Again, this makes creating favorable matchups for Bradley a must.
THE FRONTCOURT SHUFFLE
With Horford out, Josh Smith becomes the Hawks' most important offensive player. Prone to taking ill-advised long jump shots, Smith still averaged a career-high 18.7 points, and he’s also an excellent defensive player. The Celtics would love to have Garnett -- their best defender -- check Smith.
That leaves Brandon Bass on the other frontcourt player. If Pachulia can’t play, the Hawks can use veteran strongman Jason Collins in his place, or they could go small with Williams or Vladimir Radmanovic next to Smith. The Celtics could counter with a smaller lineup featuring Pierce and Pietrus at forward. While Rivers isn’t a fan of that alignment, it may come in handy against Atlanta.
"We still really can’t go small," he said. "You can do with MP and Paul. That’s real small, but we can do that. That gives us some luxury, the fact that MP can stretch the floor. Avery can guard two positions.
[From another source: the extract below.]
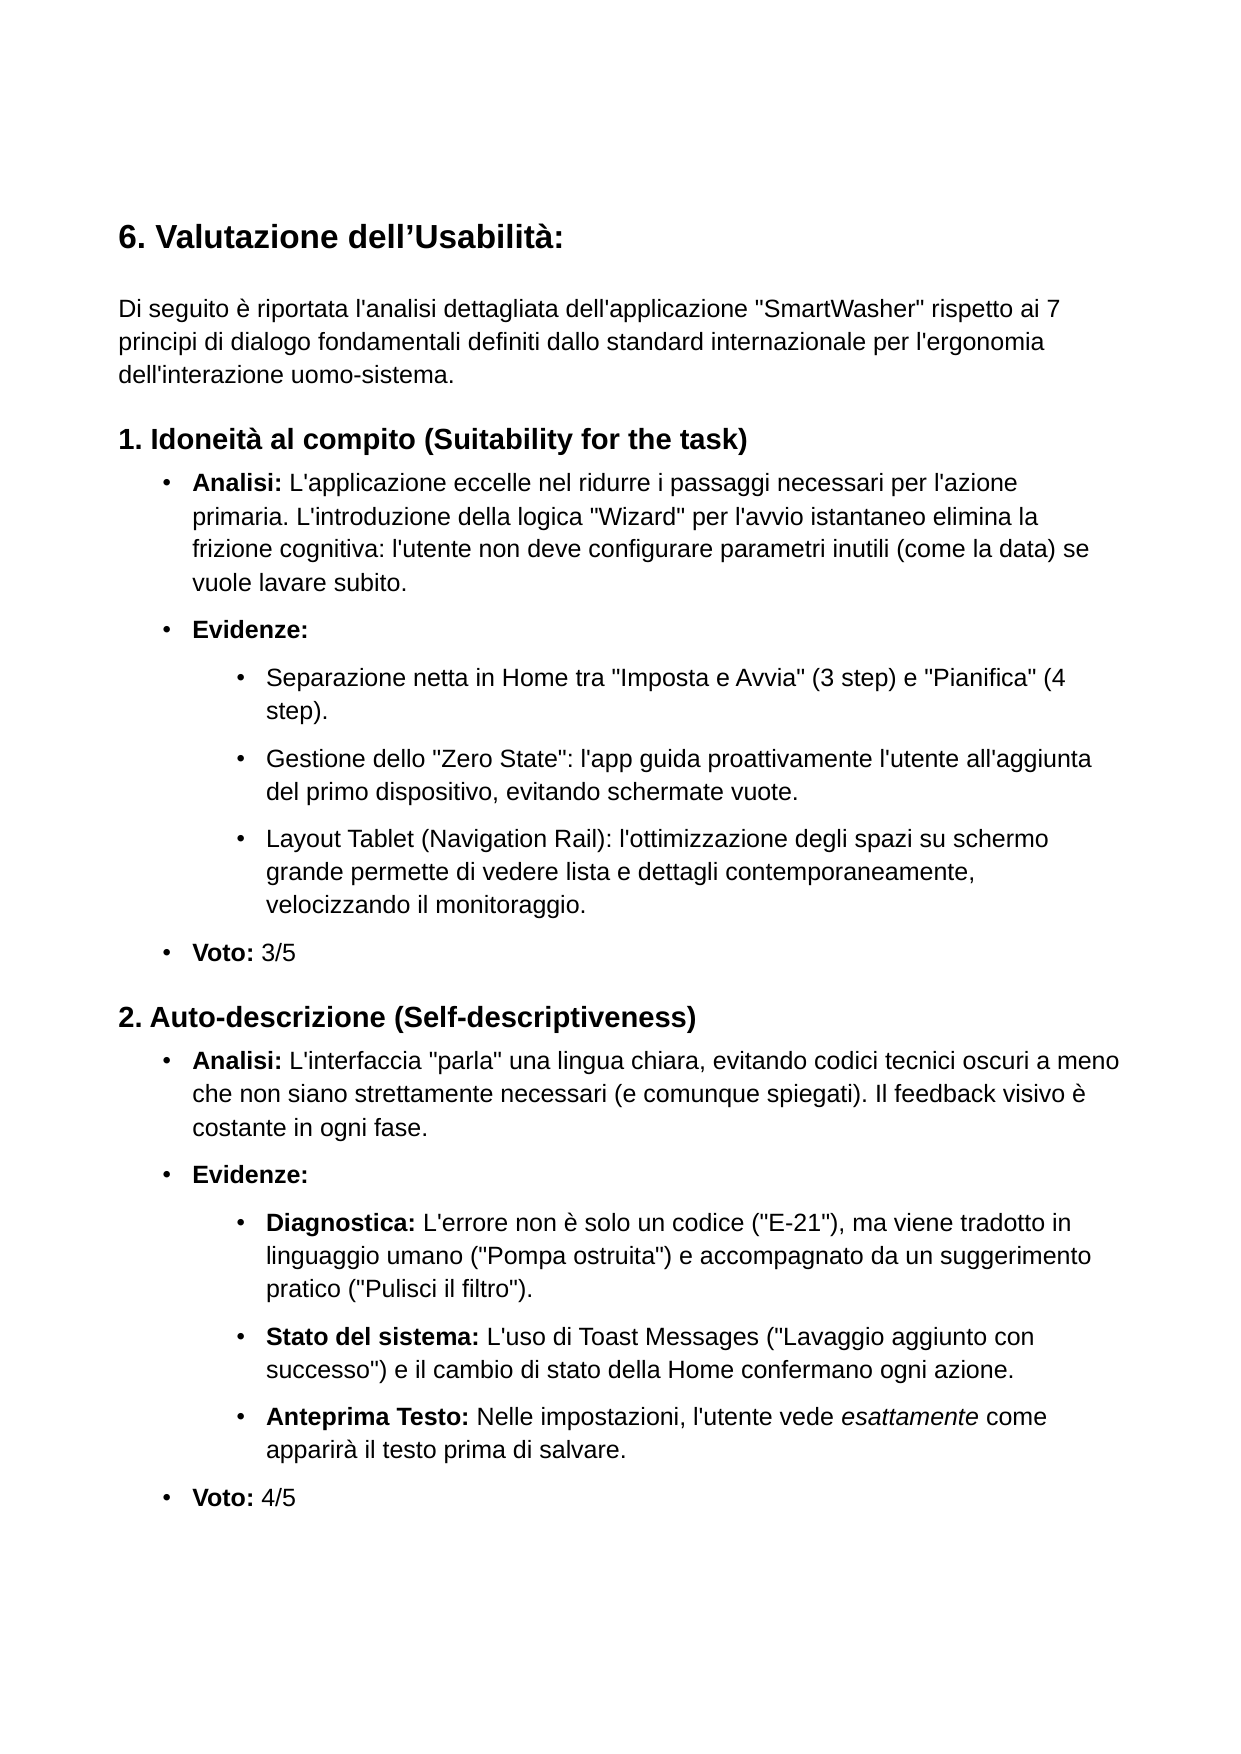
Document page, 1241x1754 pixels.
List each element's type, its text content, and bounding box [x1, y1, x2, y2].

We do have a lot of players that can play different spots."
Another player who could be affected by lineups is Greg Stiemsma. If the Hawks go small, will Stiemsma have a role? The 26-year-old undrafted rookie has had a remarkable rise in the second half of the season, and the Hawks have their own undrafted revelation in Ivan Johnson, a 28-year-old banger who brings toughness and rebounding.
WATCH THAT LINE
If there’s one stat to track in this series it’s the Hawks’ 3-point shooting. Atlanta was fifth in the NBA in 3-point shooting, making over 37 percent. That was a big reason why they were able to muster a league-average offense in terms of points per possession. Like the Celtics, the Hawks don’t do much damage on the offensive glass and they get to the free throw line at a lower rate.
No team defended the arc better than Boston this season, allowing just over 30 percent accuracy. The Hawks have eight players who took more than 100 3-pointers this season and five who shot better than 37 percent.
Johnson is the primary threat, but Williams, Pargo and Radmanovic are all excellent shooters, while Willie Green knocked down better than 43 percent of his attempts this season.
Prediction: This series doesn’t figure to be easy for the Celtics, especially without home court. They’ll need to get at least one and maybe two games in Atlanta. The injury factor also looms large. Allen is a huge question mark for the Celtics, while the prognosis for Horford and Pachulia doesn’t look good.
In the end, the Celtics will have enough to get through this round before facing a huge test with the Bulls in the second.
The call is Celtics in six games, and it will be a tough six.